[Extracted page text data]
====================
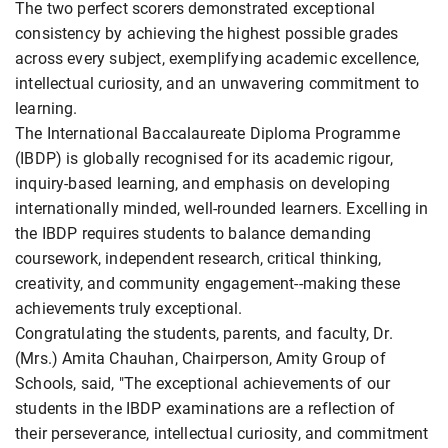
The two perfect scorers demonstrated exceptional
consistency by achieving the highest possible grades
across every subject, exemplifying academic excellence,
intellectual curiosity, and an unwavering commitment to
learning.
The International Baccalaureate Diploma Programme
(IBDP) is globally recognised for its academic rigour,
inquiry-based learning, and emphasis on developing
internationally minded, well-rounded learners. Excelling in
the IBDP requires students to balance demanding
coursework, independent research, critical thinking,
creativity, and community engagement--making these
achievements truly exceptional.
Congratulating the students, parents, and faculty, Dr.
(Mrs.) Amita Chauhan, Chairperson, Amity Group of
Schools, said, "The exceptional achievements of our
students in the IBDP examinations are a reflection of
their perseverance, intellectual curiosity, and commitment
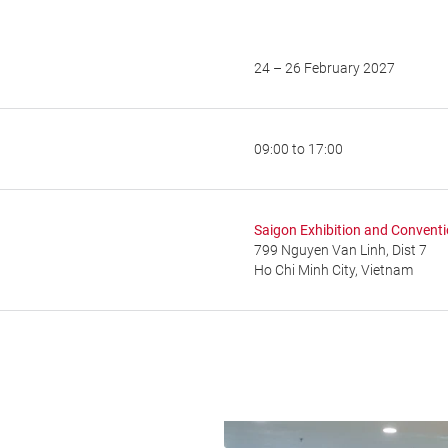
24 – 26 February 2027
09:00 to 17:00
Saigon Exhibition and Convent
799 Nguyen Van Linh, Dist 7
Ho Chi Minh City, Vietnam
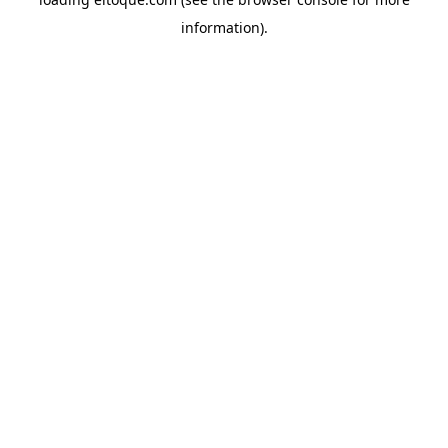
information)
.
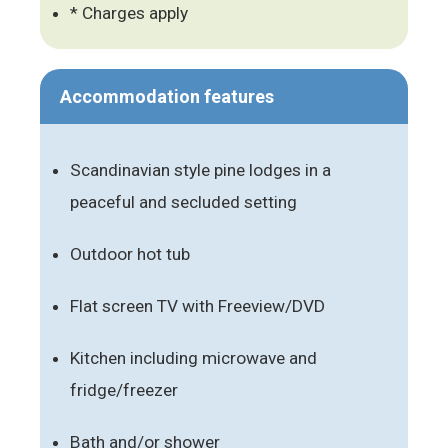
* Charges apply
Accommodation features
Scandinavian style pine lodges in a
peaceful and secluded setting
Outdoor hot tub
Flat screen TV with Freeview/DVD
Kitchen including microwave and
fridge/freezer
Bath and/or shower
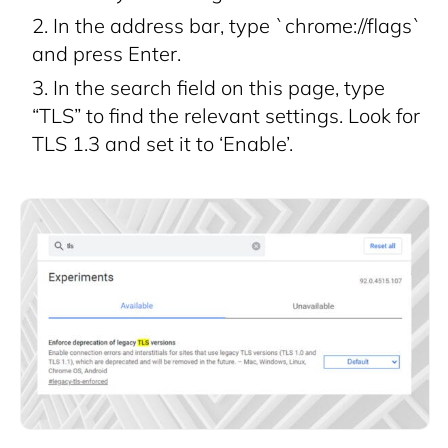
In the address bar, type `chrome://flags`
and press Enter.
In the search field on this page, type
“TLS” to find the relevant settings. Look for
TLS 1.3 and set it to ‘Enable’.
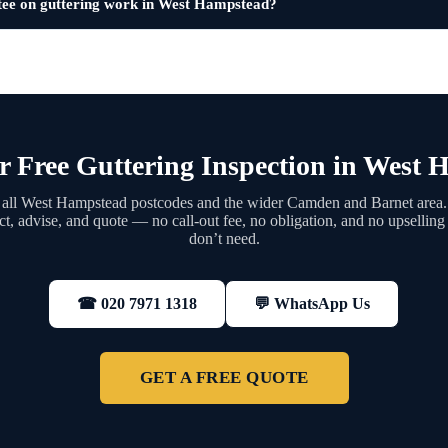
tee on guttering work in West Hampstead?
 Free Guttering Inspection in West
all West Hampstead postcodes and the wider Camden and Barnet area
ect, advise, and quote — no call-out fee, no obligation, and no upsellin
don’t need.
💬 WhatsApp Us
☎ 020 7971 1318
GET A FREE QUOTE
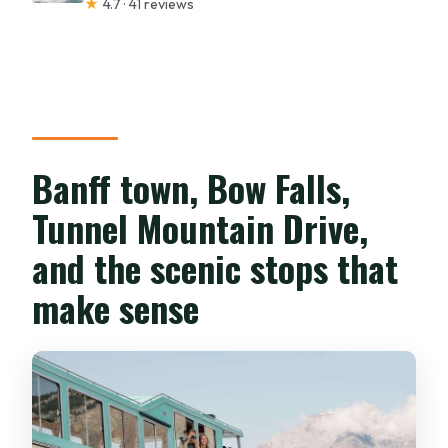
★
4.7 · 41 reviews
Banff town, Bow Falls,
Tunnel Mountain Drive,
and the scenic stops that
make sense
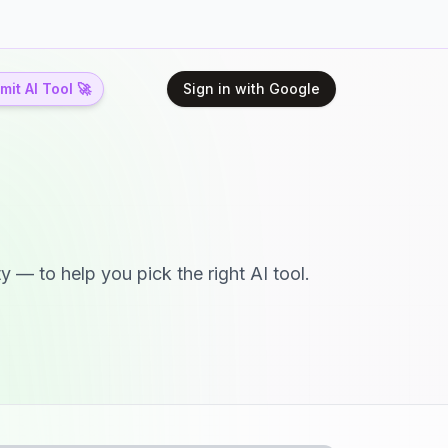
it AI Tool 🚀
Sign in with Google
y — to help you pick the right AI tool.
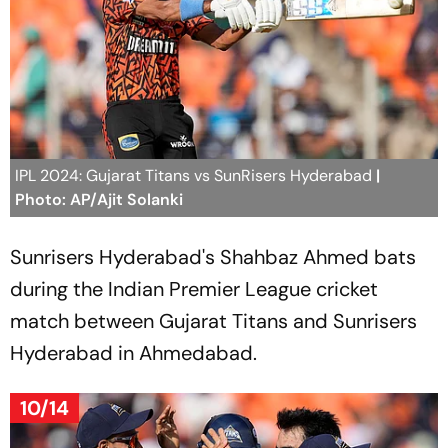
IPL 2024: Gujarat Titans vs SunRisers Hyderabad
|
Photo: AP/Ajit Solanki
Sunrisers Hyderabad's Shahbaz Ahmed bats
during the Indian Premier League cricket
match between Gujarat Titans and Sunrisers
Hyderabad in Ahmedabad.
10/14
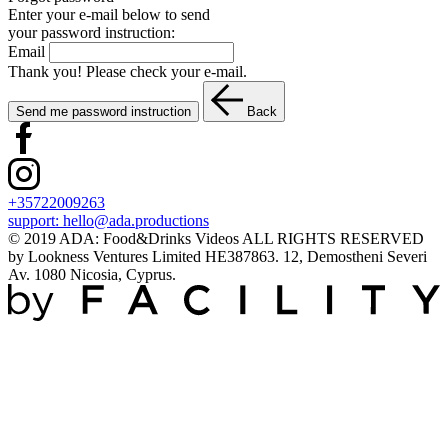
Enter your e-mail below to send
your password instruction:
Email
Thank you! Please check your e-mail.
Send me password instruction
Back
+35722009263
support:
hello@ada.productions
© 2019 ADA: Food&Drinks Videos ALL RIGHTS RESERVED
by Lookness Ventures Limited HE387863. 12, Demostheni Severi
Av. 1080 Nicosia, Cyprus.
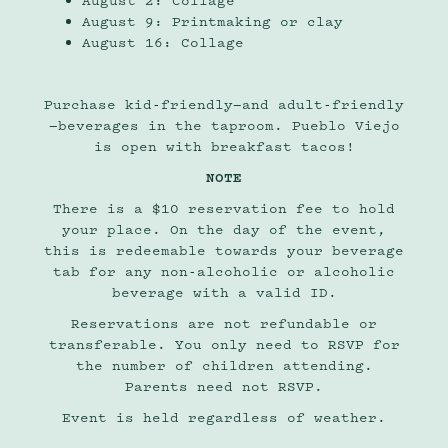
August 2: Collage
August 9: Printmaking or clay
August 16: Collage
Purchase kid-friendly—and adult-friendly
—beverages in the taproom. Pueblo Viejo
is open with breakfast tacos!
NOTE
There is a $10 reservation fee to hold
your place. On the day of the event,
this is redeemable towards your beverage
tab for any non-alcoholic or alcoholic
beverage with a valid ID.
Reservations are not refundable or
transferable. You only need to RSVP for
the number of children attending.
Parents need not RSVP.
Event is held regardless of weather.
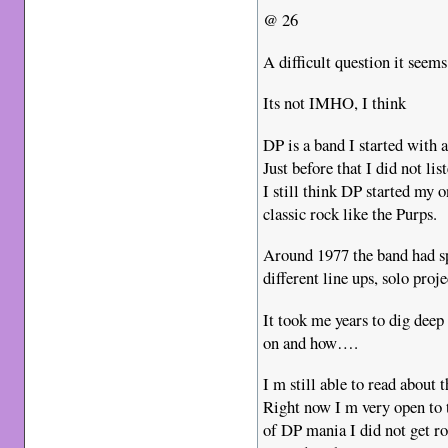
@ 26
A difficult question it seems
Its not IMHO, I think
DP is a band I started with 
Just before that I did not lis
I still think DP started my 
classic rock like the Purps.
Around 1977 the band had sp
different line ups, solo proj
It took me years to dig deep
on and how….
I m still able to read about
Right now I m very open to t
of DP mania I did not get rou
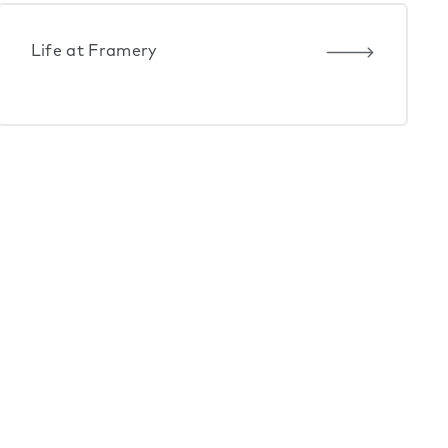
Life at Framery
====================
**Brief:** Nothing but the lines from the one containing "I still think DP started my" through the last line of the records above should appear, each repeated exactly, with no pictures.

**Response area:**
I still think DP started my 
classic rock like the Purps.
Around 1977 the band had sp
different line ups, solo proj
It took me years to dig deep
on and how….
I m still able to read about
Right now I m very open to t
of DP mania I did not get rou
Life at Framery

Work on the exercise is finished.